Meski demikian, semangat untuk berproses menjadi NU tidak berhenti. Rekan saya, seorang intelektual dari Tasikmalaya dan fasih ilmu sejarah dan ilmu filsafat, dan dari dulu berjibaku membeli buku dengan siap hidup bersahaja, memperkenalkan saya pada buku-buku tentang NU. Terutama terbitan LKIS. LKiS adalah sebuah lembaga intelektual dan penerbitan yang masyhur di Jogja. Perkenalan buku ini seperti sebuah kegembiraan yang tidak dapat dilukiskan apalagi dipahat dalam prasasti batu. 

Nuansa NU saya, dibentuk mula-mula oleh kisah-kisah dari bapak, ibu, paman, yang kadang hilir mudik sibuk jadi panitia rapat-rapat NU,pidato-pidato kiai, dan juga dari buku-buku tua milik ibu. Ibu punya buku biografi KH Abdul Wahid Hasyim. Saya membacanya sewaktu duduk di bangku SMU. Dan, buku itu rusak dan hilang kerna saya tak pandai merawatnya. Buku yang tebal, tua, berdebu. Saya suka melihat foto Gus Dur muda sedang duduk di kursi sambil baca buku. 

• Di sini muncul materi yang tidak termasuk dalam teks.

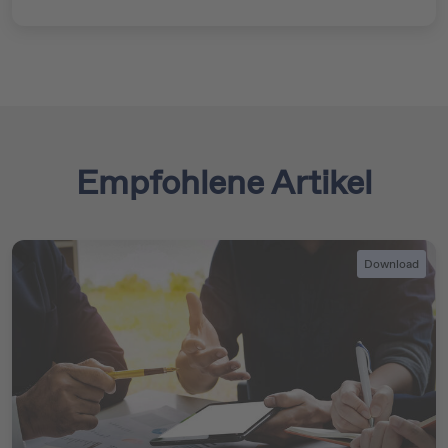
Empfohlene Artikel
Download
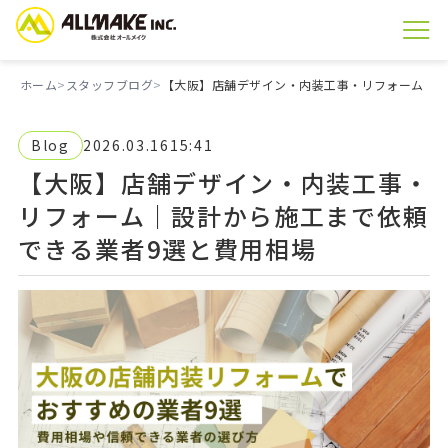
ホーム
スタッフブログ
【大阪】店舗デザイン・内装工事・リフォーム｜設
Blog
2026.03.16
15:41
【大阪】店舗デザイン・内装工事・
リフォーム｜設計から施工まで依頼
できる業者9選と費用相場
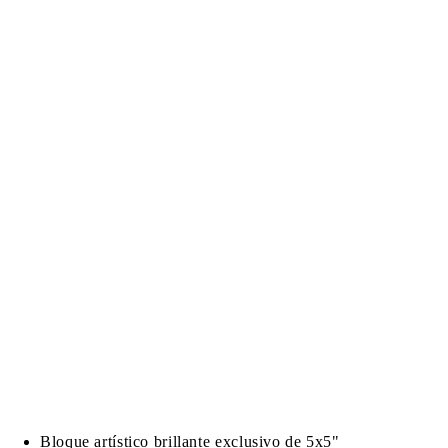
Bloque artístico brillante exclusivo de 5x5"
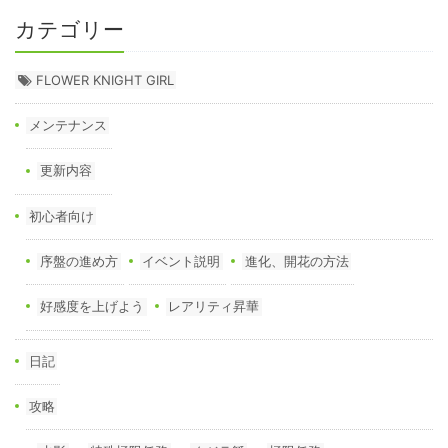
カテゴリー
FLOWER KNIGHT GIRL
メンテナンス
更新内容
初心者向け
序盤の進め方
イベント説明
進化、開花の方法
好感度を上げよう
レアリティ昇華
日記
攻略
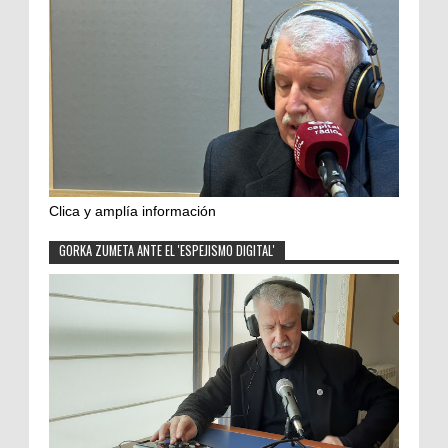
Clica y amplía información
GORKA ZUMETA ANTE EL 'ESPEJISMO DIGITAL'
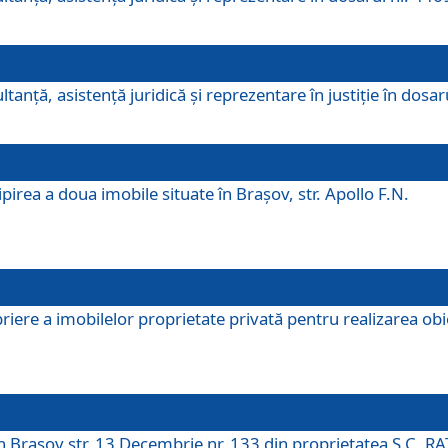
ltanţă, asistenţă juridică şi reprezentare în justiţie în dosa
irea a doua imobile situate în Brașov, str. Apollo F.N.
ere a imobilelor proprietate privată pentru realizarea obiect
în Brașov str. 13 Decembrie nr. 133 din proprietatea S.C. RA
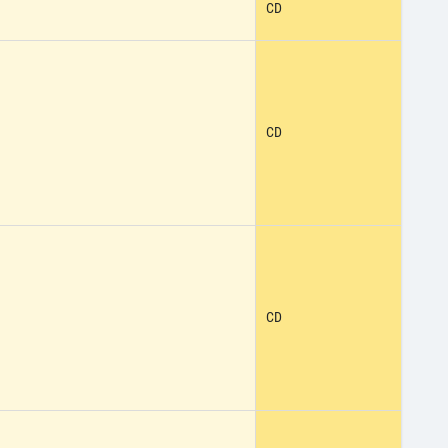
CD
CD
CD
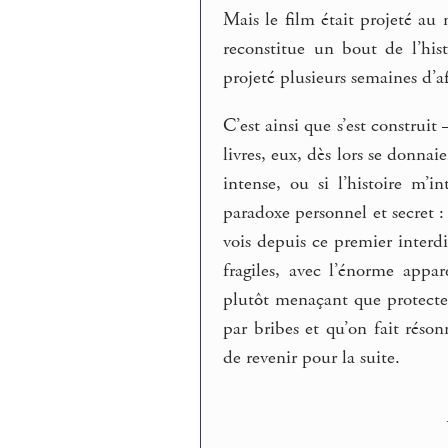
Mais le film était projeté au m
reconstitue un bout de l’hist
projeté plusieurs semaines d’af
C’est ainsi que s’est construit
livres, eux, dès lors se donna
intense, ou si l’histoire m’
paradoxe personnel et secret :
vois depuis ce premier interdi
fragiles, avec l’énorme appa
plutôt menaçant que protecte
par bribes et qu’on fait réso
de revenir pour la suite.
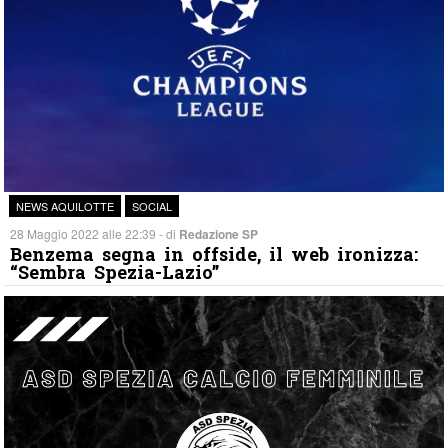
NEWS AQUILOTTE
SOCIAL
28 Maggio 2022 alle 22:39 - di
Redazione SP
Benzema segna in offside, il web ironizza:
“Sembra Spezia-Lazio”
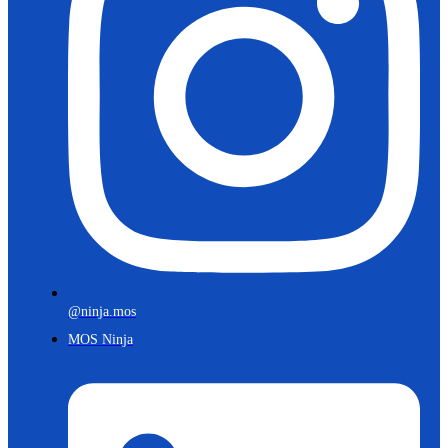
@ninja.mos
MOS Ninja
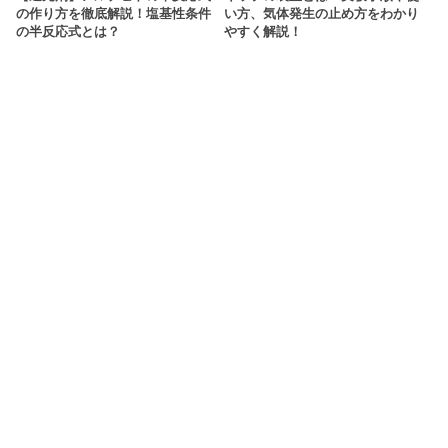
の作り方を徹底解説！塩基性条件
い方、気体発生の止め方をわかり
の半反応式とは？
やすく解説！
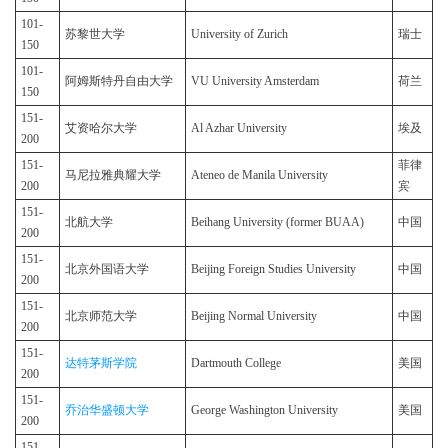
101-
苏黎世大学
University of Zurich
瑞士
150
101-
阿姆斯特丹自由大学
VU University Amsterdam
荷兰
150
151-
艾资哈尔大学
Al Azhar University
埃及
200
151-
菲律
马尼拉雅典耀大学
Ateneo de Manila University
200
宾
151-
北航大学
Beihang University (former BUAA)
中国
200
151-
北京外国语大学
Beijing Foreign Studies University
中国
200
151-
北京师范大学
Beijing Normal University
中国
200
151-
达特茅斯学院
Dartmouth College
美国
200
151-
乔治华盛顿大学
George Washington University
美国
200
151-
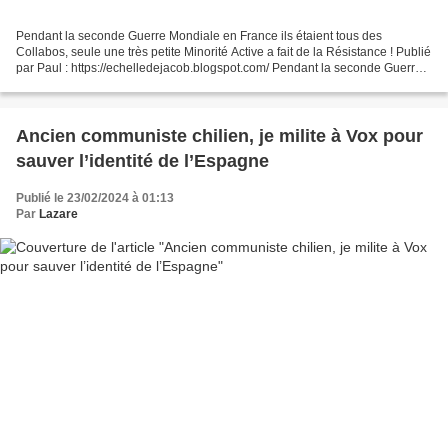
Pendant la seconde Guerre Mondiale en France ils étaient tous des
Collabos, seule une très petite Minorité Active a fait de la Résistance ! Publié
par Paul : https://echelledejacob.blogspot.com/ Pendant la seconde Guerre
Mondiale en France ils étaient...
Ancien communiste chilien, je milite à Vox pour
sauver l’identité de l’Espagne
Publié le 23/02/2024 à 01:13
Par
Lazare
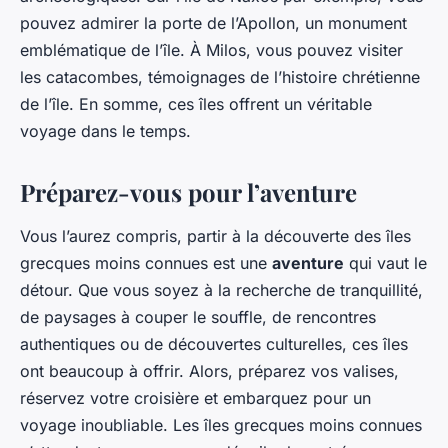
pouvez admirer la porte de l’Apollon, un monument
emblématique de l’île. À Milos, vous pouvez visiter
les catacombes, témoignages de l’histoire chrétienne
de l’île. En somme, ces îles offrent un véritable
voyage dans le temps.
Préparez-vous pour l’aventure
Vous l’aurez compris, partir à la découverte des îles
grecques moins connues est une
aventure
qui vaut le
détour. Que vous soyez à la recherche de tranquillité,
de paysages à couper le souffle, de rencontres
authentiques ou de découvertes culturelles, ces îles
ont beaucoup à offrir. Alors, préparez vos valises,
réservez votre croisière et embarquez pour un
voyage inoubliable. Les îles grecques moins connues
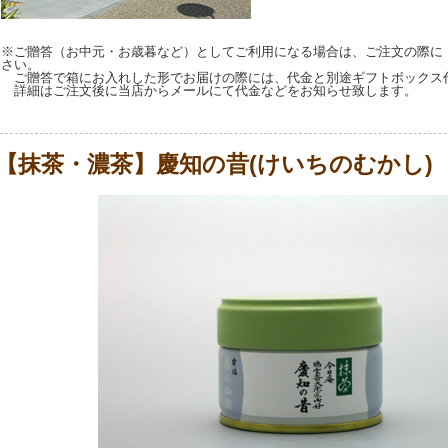
※ご贈答（お中元・お歳暮など）としてご利用になる場合は、ご注文の際に
さい。
ご贈答で箱にお入れした形でお届けの際には、代金と別途ギフトボックス
詳細はご注文後に当店からメールにて代金などをお知らせ致します。
【抹茶・濃茶】慶知の昔(けいちのむかし)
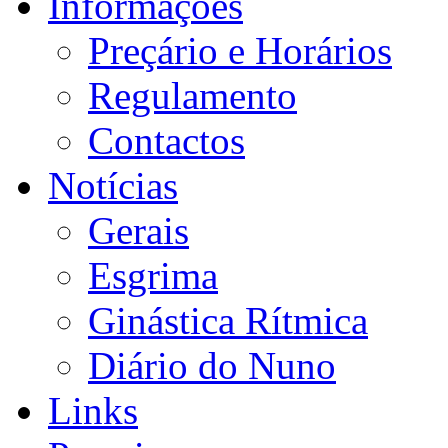
Informações
Preçário e Horários
Regulamento
Contactos
Notícias
Gerais
Esgrima
Ginástica Rítmica
Diário do Nuno
Links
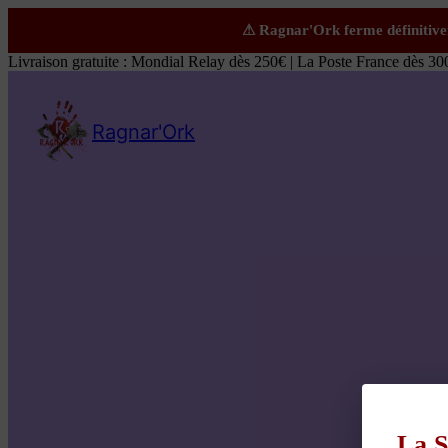
Livraison gratuite : Mondial Relay dès 250€ | La Poste France dès 30
Ragnar'Ork
La S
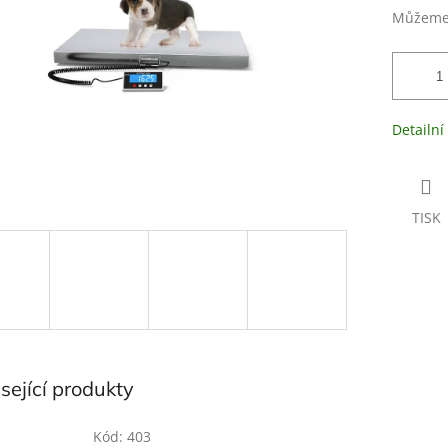
Můžeme 
Detailní
TISK
sející produkty
Kód:
403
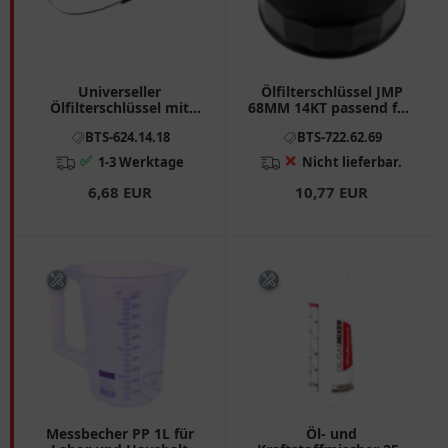
Universeller
Ölfilterschlüssel JMP
Ölfilterschlüssel mit
68MM 14KT passend für:
Metallband
Kymco MXU, Maxxer,
BTS-624.14.18
BTS-722.62.69
Xciting 7226269
✅
❌
1-3 Werktage
Nicht lieferbar.
6,68 EUR
10,77 EUR
Messbecher PP 1L für
Öl- und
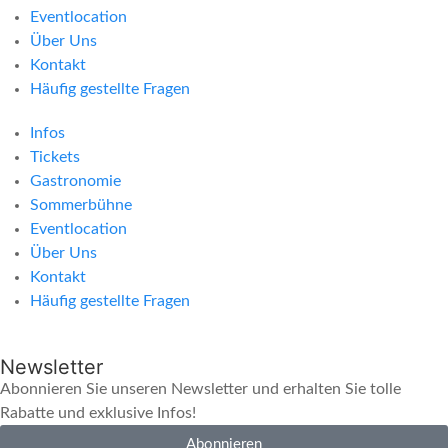
Eventlocation
Über Uns
Kontakt
Häufig gestellte Fragen
Infos
Tickets
Gastronomie
Sommerbühne
Eventlocation
Über Uns
Kontakt
Häufig gestellte Fragen
Newsletter
Abonnieren Sie unseren Newsletter und erhalten Sie tolle
Rabatte und exklusive Infos!
Abonnieren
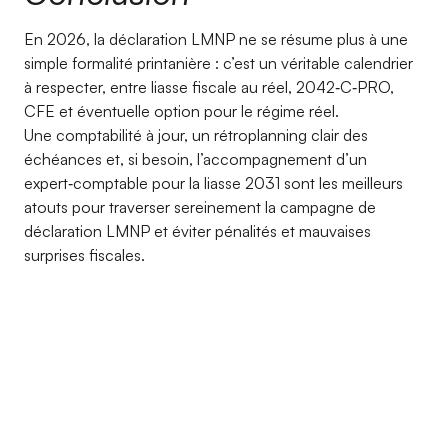
En 2026, la déclaration LMNP ne se résume plus à une
simple formalité printanière : c’est un véritable calendrier
à respecter, entre liasse fiscale au réel, 2042‑C‑PRO,
CFE et éventuelle option pour le régime réel.
Une comptabilité à jour, un rétroplanning clair des
échéances et, si besoin, l’accompagnement d’un
expert‑comptable pour la liasse 2031 sont les meilleurs
atouts pour traverser sereinement la campagne de
déclaration LMNP et éviter pénalités et mauvaises
surprises fiscales.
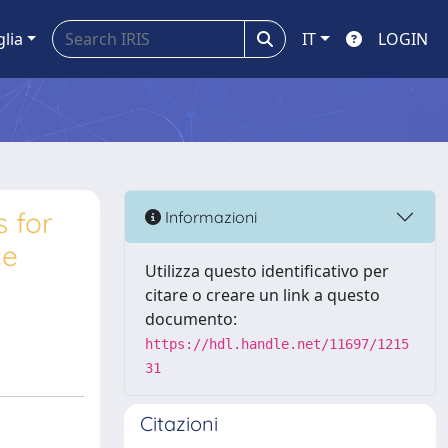
glia
IT
LOGIN
s for
Informazioni
ce
Utilizza questo identificativo per
citare o creare un link a questo
documento:
https://hdl.handle.net/11697/1215
31
Citazioni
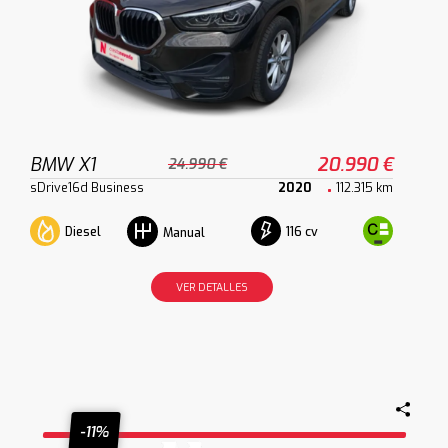
BMW X1
20.990 €
24.990 €
sDrive16d Business
2020
112.315 km
Diesel
116 cv
Manual
VER DETALLES
-11%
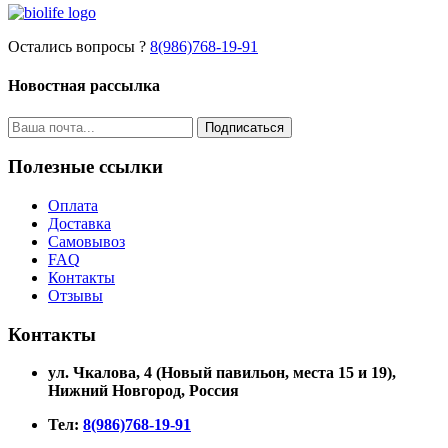
Остались вопросы ?
8(986)768-19-91
Новостная рассылка
Подписаться
Полезные ссылки
Оплата
Доставка
Самовывоз
FAQ
Контакты
Отзывы
Контакты
ул. Чкалова, 4 (Новый павильон, места 15 и 19)
,
Нижний Новгород, Россия
Тел:
8(986)768-19-91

Lalu, majalah Aulaterbitan PWNU Jawa Timur. Majalah Aula betul-betul sebuah hiburan yang bikin senang dan senantiasa ditunggu-tunggu kedatangannya. Parahnya, Bapak sering lupa bayar tagihan. Dari majalah aula, kesadaran tentang NU tumbuh. Ke-NU-an menjadi hadir dan bernyawa. 

Ah, tiba-tiba saya ingat catatan harian ibu. Adik bungsu hampir saja diberi nama muktamar, karena lahir pada tahun 1984 dan bersamaan dengan penyelenggaraan Muktamar NU 1984. Bapak tentu saja hadir, tapi lekas pulang ke Kota B kerena dimaki-maki rekan-rekannya disuruh pulang menemani istri dan menunggu lahir anak. 

Dan, di atas itu semua, penanda yang tidak bisa dilupakan adalah potret di rumah kakek, yang dipajang dengan sangat berwibawa, di balai rumah, Potret KH Muhammad Hasyim Asyari. Lama terpasang di balai rumah Kakek Buyut. Setiap tamu dan orang yang datang ke rumah kakek, pasti, akan disambut oleh potret Hadratussyekh.